Kein Geld für Emotionen: Warum es bei Fiat nicht vorangeht - focus.de, 23.03.2015
Der Fiat-Konzern hat sich in den vergangenen Jahren mehr mit der Neuordnung seiner Unternehmensstruktur als der Entwicklung neuer Modelle beschäftigt. Nicht nur bei der Kernmarke Fiat fehlen dringend neue Varianten.
Viele Amerikaner haben es immer noch nicht begriffen, dass das uramerikanische Markenpaket aus Jeep, Dodge und Chrysler längst in Fiat-Hand ist. Der alles andere als finanzstarke Fiat-Konzern schnappte sich in finanziell günstigen Zeiten die humpelnden Amerikaner und kreierte unter dem hemdsärmeligen Sergio Marchionne einen eindrucksvollen Weltkonzern mit Namen Fiat Chrysler Automobiles, der seinen Hauptsitz längst nicht mehr in Italien, sondern in London beziehungsweise Amsterdam hat.
Chrysler rettet Fiats Bilanz
Im Gegensatz zu Dieter Zetsches Daimler-Desaster mit Chrysler bewies der Italo-Kanadier Marchionne dabei ein glückliches Händchen. Dank der Chrysler-Verkäufe in den USA sind die chronisch klammen Kassen des italienischen Autobauers langsam wieder etwas besser gefühlt. Doch Firmenchef Sergio Marchionne ist mit seinen Umbauplänen offenbar noch lange nicht am Ende. Unlängst enthüllte der passionierte Pulli-Träger, dass er durchaus offen für Kooperationen mit Marken wie Ford oder GM sei.
Nicht ganz so begeistert ist er von der Idee, sich mit Peugeot oder Volkswagen die wirtschaftliche Bettdecke zu teilen. Gerade auf Volkswagen ist Marchionne nicht gut zu sprechen, macht doch Konzern-Patriarch Ferdinand Piech seit vielen Jahren keinen Hehl daraus, dass er sich Alfa Romeo einverleiben will.
Alfa nur noch ein Schatten seiner selbst
Diesem Ansinnen hat Sergio Marchionne mehr als einmal eine kraftvolle Absage erteilt. Also dümpelt der ehemals stolze Sportwagen-Hersteller derzeit eher als Schatten seiner selbst vor sich hin, lebt von seiner emotionalen Historie und seinen unerschütterlichen Anhängern.

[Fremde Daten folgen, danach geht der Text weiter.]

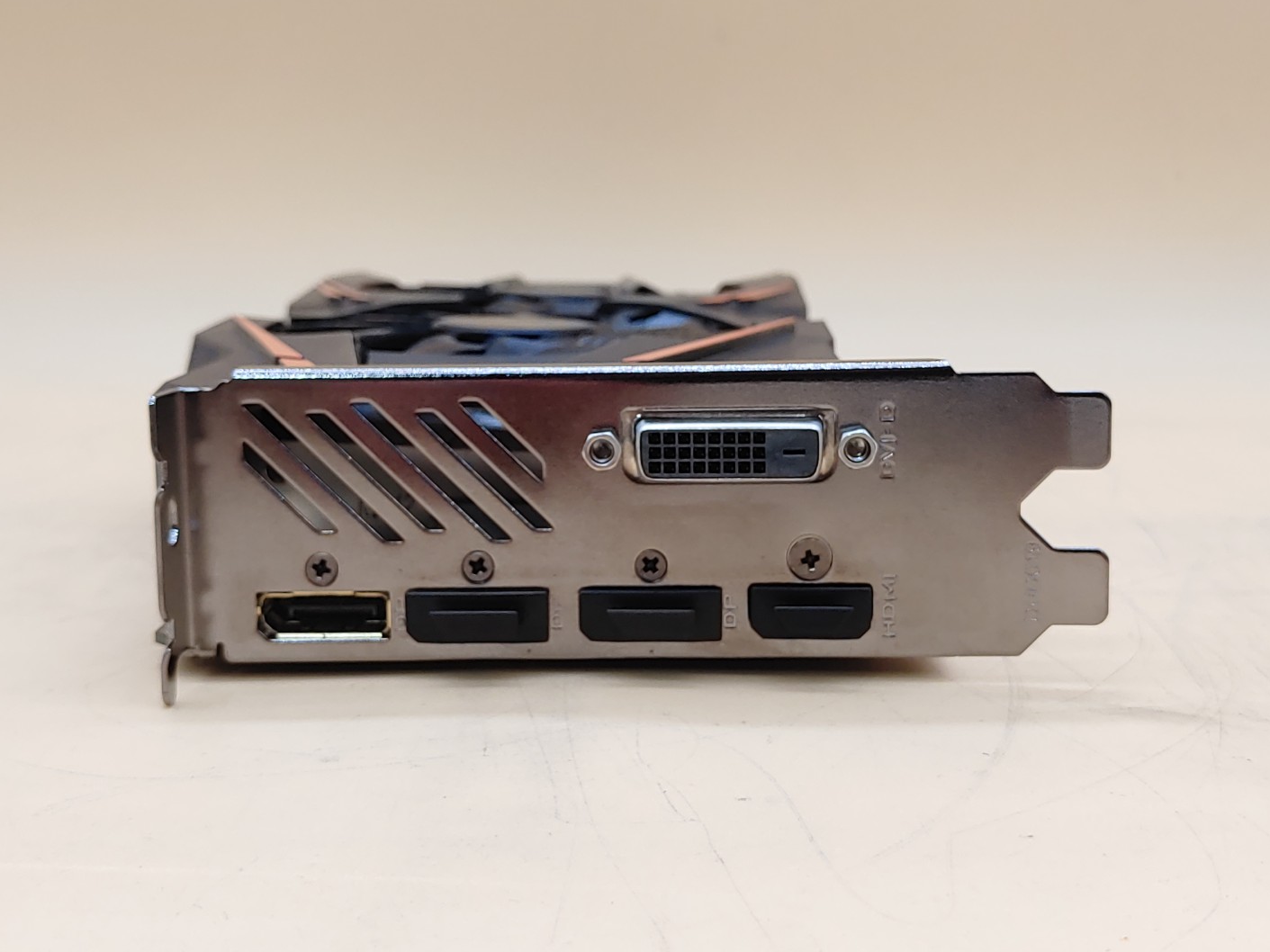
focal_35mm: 50
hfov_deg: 38.2
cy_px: 473
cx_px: 626
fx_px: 1834
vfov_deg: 29.1
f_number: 1.8
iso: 50
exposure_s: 1/120
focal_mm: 4.36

Neue Modelle, die aus diesem Kapital wirtschaftlichem Nutzen ziehen wollen, blieben bisher aus. Nach dem sportlichen Alfa Romeo 4C warteten die Fans vergeblich ein weiteres neues Auto, das dieses Lebenszeichen verstärkt. Immer wieder haben die Italiener neue Pläne aus der Schublade gezaubert, die nach ein paar Monaten durch neue ersetzt wurden. Der letzte sieht eine Reanimation mit fünf Milliarden Dollar und acht neue Modelle bis 2018 vor. Darunter auch ein SUV und ein 159er-Nachfolger, der nunmehr im Sommer vorgestellt werden soll. Woher das Geld für die Modell-Finanzspritze und den Blumenstrauß neuer Modelle kommen soll, bleibt weiter unklar.
Das Motto der jüngsten Strategie lautet offenbar „zurück zu den Wurzeln“, so sollen nach dem Willen Marchionnes alle Alfa-Romeo-Modelle aus Italien kommen. Das bedeutet auch das Alfa-Aus für den kleinen Spider, der auf der Architektur des Mazda MX-5 basieren sollte . Jetzt soll dem Verneh men nach ein Fiat Abarth Cabrio von der modernen Technik des Japaners profitieren. Ob das der richtige Weg ist, darf zumindest bezweifelt werden.